Given everything mentioned above. We're anticipating a shift in how photographers approach creating images when travelling. We expect a greater emphasis on authenticity and simplicity, far-less influencer inspired shots, and with photographers choosing to capture lesser-frequented and known destinations. This change will likely be well-received by image buyers too, considering that travel photography remains one of the most sought-after and published genres.

Throughout 2024 we're predicting that travel photography is going to be far more authentic and reflective of true experiences, in rejection to the superficial travel imagery we've become accustomed to seeing. Photo by Philip Mowbray.

5 Keeping it real (and avoiding AI as much as possible)

If you've been tuned into events over the past year, it's hard not to miss the growing influence of AI, poised to impact many aspects of our lives in the future. Photography is no exception, having seen significant strides in AI integration over the past year. Notably, some of the key enhancements in popular image-editing software like Lightroom are now AI-powered, such as sky enhancement and noise reduction–the latter once a significant challenge for photographers to overcome. There will be an ongoing expansion of AI-powered tools for photographers, ushering in new possibilities in conceptualising photography.

However, while advances in AI, particularly in areas such as editing have been generally welcomed, there’s been some significant pushback from within the photographer community over AI, who feel that it is taking the very thing away from what a photograph should be: a true-to-life reflection of the scene captured in front of you. This made headlines too, when in April 2023 a photographer won a top photography award with an AI image.

"...while advances in AI, particularly in areas such as editing have been generally welcomed, there’s been some significant pushback from within the photographer community"

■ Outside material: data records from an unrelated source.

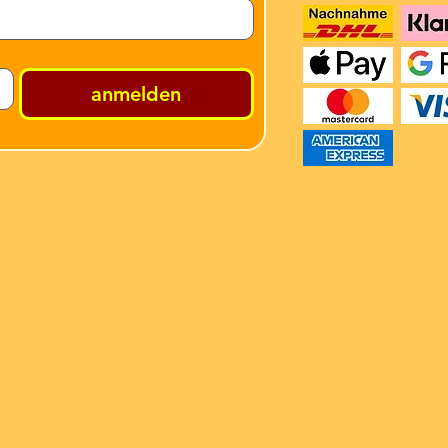
anmelden
ren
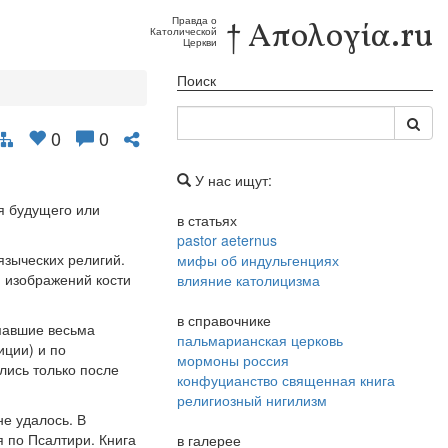
Правда о
† Απολογία.ru
Католической
Церкви
Поиск
0
0
У нас ищут:
я будущего или
в статьях
pastor aeternus
языческих религий.
мифы об индульгенциях
 изображений кости
влияние католицизма
в справочнике
мавшие весьма
пальмарианская церковь
иции) и по
мормоны россия
лись только после
конфуцианство священная книга
религиозный нигилизм
е удалось. В
 по Псалтири. Книга
в галерее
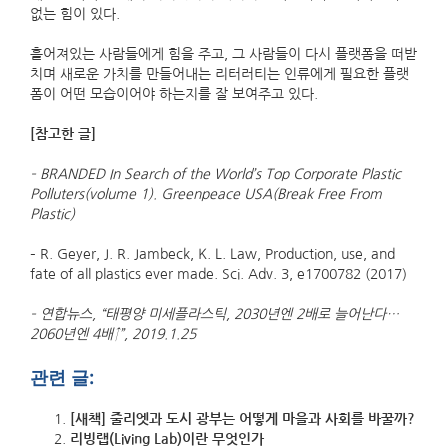
없는 힘이 있다.
흩어져있는 사람들에게 힘을 주고, 그 사람들이 다시 플랫폼을 떠받
치며 새로운 가치를 만들어내는 리터러티는 인류에게 필요한 플랫
폼이 어떤 모습이어야 하는지를 잘 보여주고 있다.
[참고한 글]
– BRANDED In Search of the World’s Top Corporate Plastic
Polluters(volume 1). Greenpeace USA(Break Free From
Plastic)
– R. Geyer, J. R. Jambeck, K. L. Law, Production, use, and
fate of all plastics ever made. Sci. Adv. 3, e1700782 (2017)
– 연합뉴스, “태평양 미세플라스틱, 2030년엔 2배로 늘어난다…
2060년엔 4배↑”, 2019.1.25
관련 글:
[새책] 줄리엣과 도시 광부는 어떻게 마을과 사회를 바꿀까?
리빙랩(Living Lab)이란 무엇인가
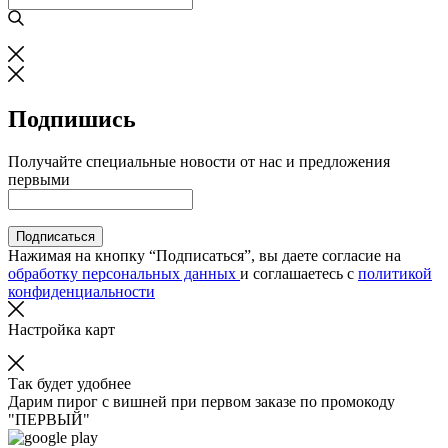
Подпишись
Получайте специальные новости от нас и предложения
первыми
Подписаться
Нажимая на кнопку “Подписаться”, вы даете согласие на
обработку персональных данных
и соглашаетесь с
политикой
конфиденциальности
Настройка карт
Так будет удобнее
Дарим пирог с вишней при первом заказе по промокоду
"ПЕРВЫЙ"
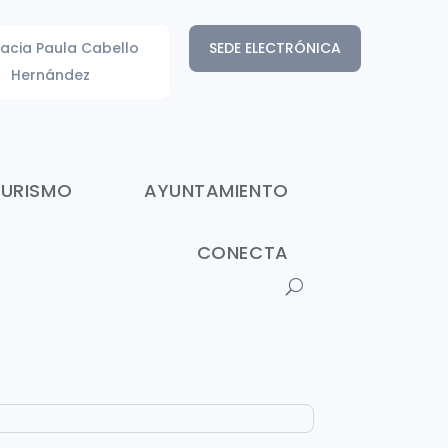
acia Paula Cabello
SEDE ELECTRÓNICA
Hernández
TURISMO
AYUNTAMIENTO
CONECTA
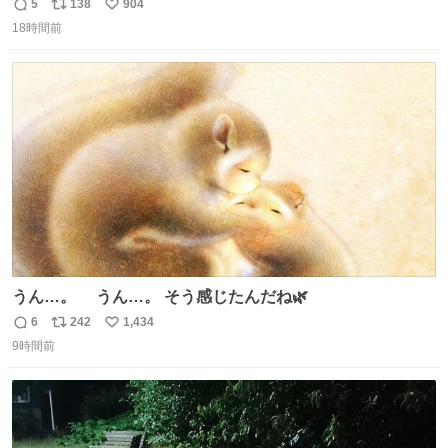
わらず、激突せずに止まれた817系。 運が良いのか悪いの
5
138
904
返
リ
い
か...🤔
18時間前
信
ポ
い
数
ス
ね
ト
数
数
うん…。 うん…。 そう感じたんだね🌿
6
242
1,434
返
リ
い
9時間前
信
ポ
い
数
ス
ね
ト
数
数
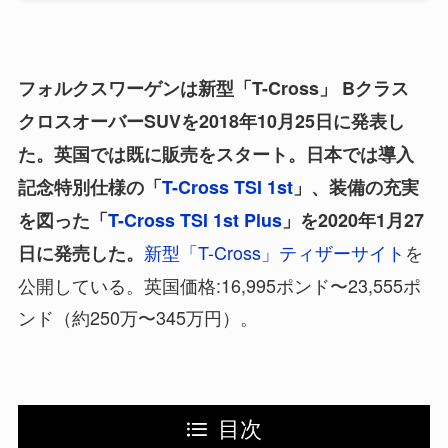
フォルクスワーゲンは新型「T-Cross」 Bクラス
クロスオーバーSUVを2018年10月25日に発表し
た。英国では既に販売をスタート。日本では導入
記念特別仕様の「
T-Cross TSI 1st
」、装備の充実
を図った「
T-Cross TSI 1st Plus
」を2020年1月27
新型「T-Cross」ティザーサイト
を
日に発売した。
公開している。英国価格:16,995ポンド〜23,555ポ
ンド（約250万〜345万円）。
目次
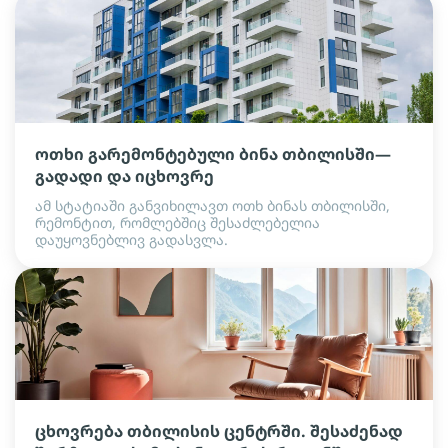
ოთხი გარემონტებული ბინა თბილისში—
გადადი და იცხოვრე
ამ სტატიაში განვიხილავთ ოთხ ბინას თბილისში,
რემონტით, რომლებშიც შესაძლებელია
დაუყოვნებლივ გადასვლა.
ცხოვრება თბილისის ცენტრში. შესაძენად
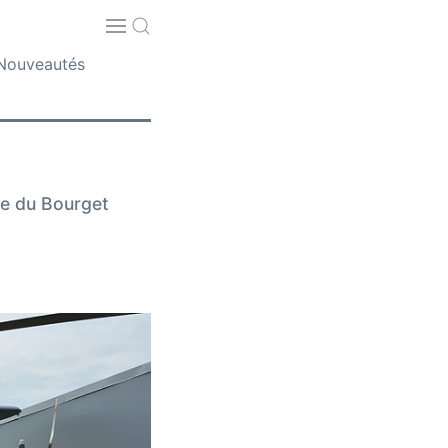
Nouveautés
ue du Bourget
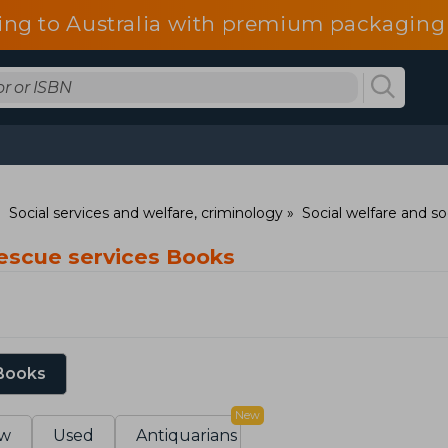
ing to Australia with premium packaging 
Social services and welfare, criminology
Social welfare and so
escue services Books
 Books
New
w
Used
Antiquarians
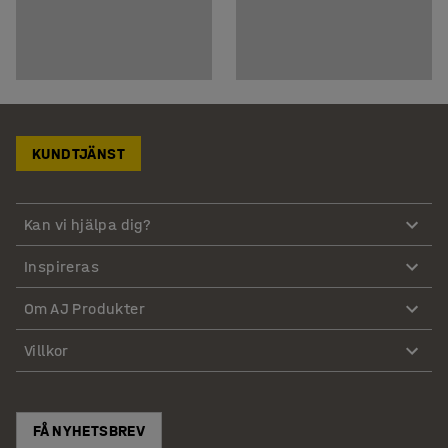
KUNDTJÄNST
Kan vi hjälpa dig?
Inspireras
Om AJ Produkter
Villkor
FÅ NYHETSBREV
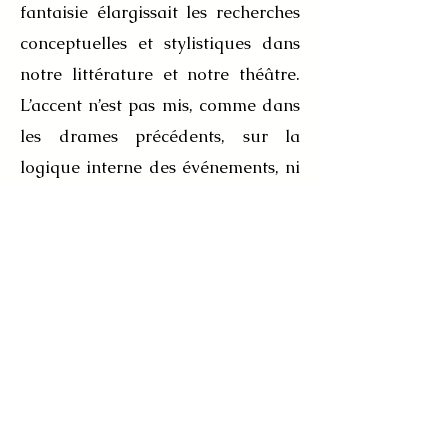
fantaisie élargissait les recherches
conceptuelles et stylistiques dans
notre littérature et notre théâtre.
L’accent n’est pas mis, comme dans
les drames précédents, sur la
logique interne des événements, ni
sur les processus psychologiques
des personnages et leurs relations.
C'est un drame d'idées, de
discussions, qui est aussi
théâtralement vital en raison de
l'atmosphère créée par des détails
dérangeants dans la mise en scène
et les répliques incidentes. Les
constantes thématiques varient en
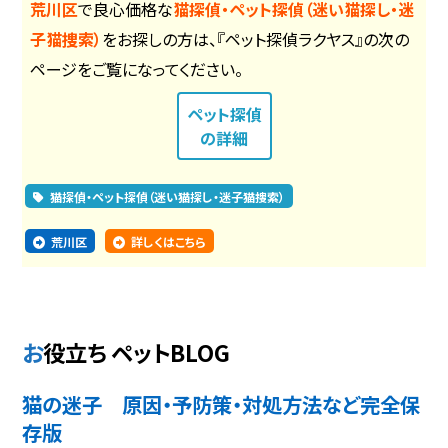
荒川区
で良心価格な
猫探偵・ペット探偵（迷い猫探し・迷
子猫捜索）
をお探しの方は、『ペット探偵ラクヤス』の次の
ページをご覧になってください。
ペット探偵
の詳細
猫探偵・ペット探偵（迷い猫探し・迷子猫捜索）
荒川区
詳しくはこちら
お役立ち ペットBLOG
猫の迷子 原因・予防策・対処方法など完全保
存版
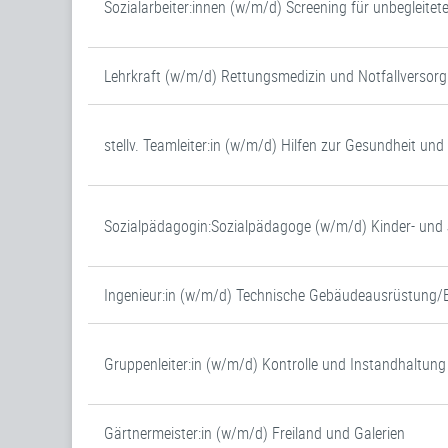
Sozialarbeiter:innen (w/m/d) Screening für unbegleitet
Lehrkraft (w/m/d) Rettungsmedizin und Notfallversor
stellv. Teamleiter:in (w/m/d) Hilfen zur Gesundheit un
Sozialpädagogin:Sozialpädagoge (w/m/d) Kinder- un
Ingenieur:in (w/m/d) Technische Gebäudeausrüstung/
Gruppenleiter:in (w/m/d) Kontrolle und Instandhaltung
Gärtnermeister:in (w/m/d) Freiland und Galerien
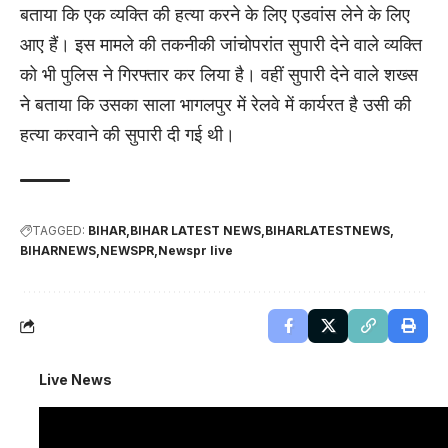
बताया कि एक व्यक्ति की हत्या करने के लिए एडवांस लेने के लिए
आए हैं। इस मामले की तकनीकी जांचोपरांत सुपारी देने वाले व्यक्ति
को भी पुलिस ने गिरफ्तार कर लिया है। वहीं सुपारी देने वाले शख्स
ने बताया कि उसका साला भागलपुर में रेलवे में कार्यरत है उसी की
हत्या करवाने की सुपारी दी गई थी।
TAGGED:
BIHAR
BIHAR LATEST NEWS
BIHARLATESTNEWS
BIHARNEWS
NEWSPR
Newspr live
Live News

While the impact of AI in photography isn't going to go away, we predict many photographers in 2024 will strive to go back to basics when it comes to capturing and editing images. The idea being that the images stay as realistic-looking and genuine as possible, and we see the enthusiasm to keep images at their purest happening not just with photographers, but also people who buy photography. Who will want to be confident that the image they buy is genuine to what was captured at the time.

Photo by Jeffrey Czum

6 A continued popularity of retro-styled photography, but with a focus on 70s-led aesthetics

A prominent and influential area of photography closely tied to film, is retro-inspired aesthetics. This overall trend began around 2010 when Instagram introduced retro-style filters for uploaded images. Since then, it has evolved into a dominant aesthetic in contemporary photography, encompassing various sub-genres, trends, and looks.

While retro-styled photography is not a recent phenomenon, a notable shift expected in 2024 is a heightened interest in visuals reminiscent of the 1970s. This aligns with the current prevalence of 70s-inspired earthy tones in design, interiors, and fashion, suggesting a growing fascination with the distinct aesthetic of that era. As we move forward, anticipate a resurgence of 1970s-inspired elements making their mark on the photography scene.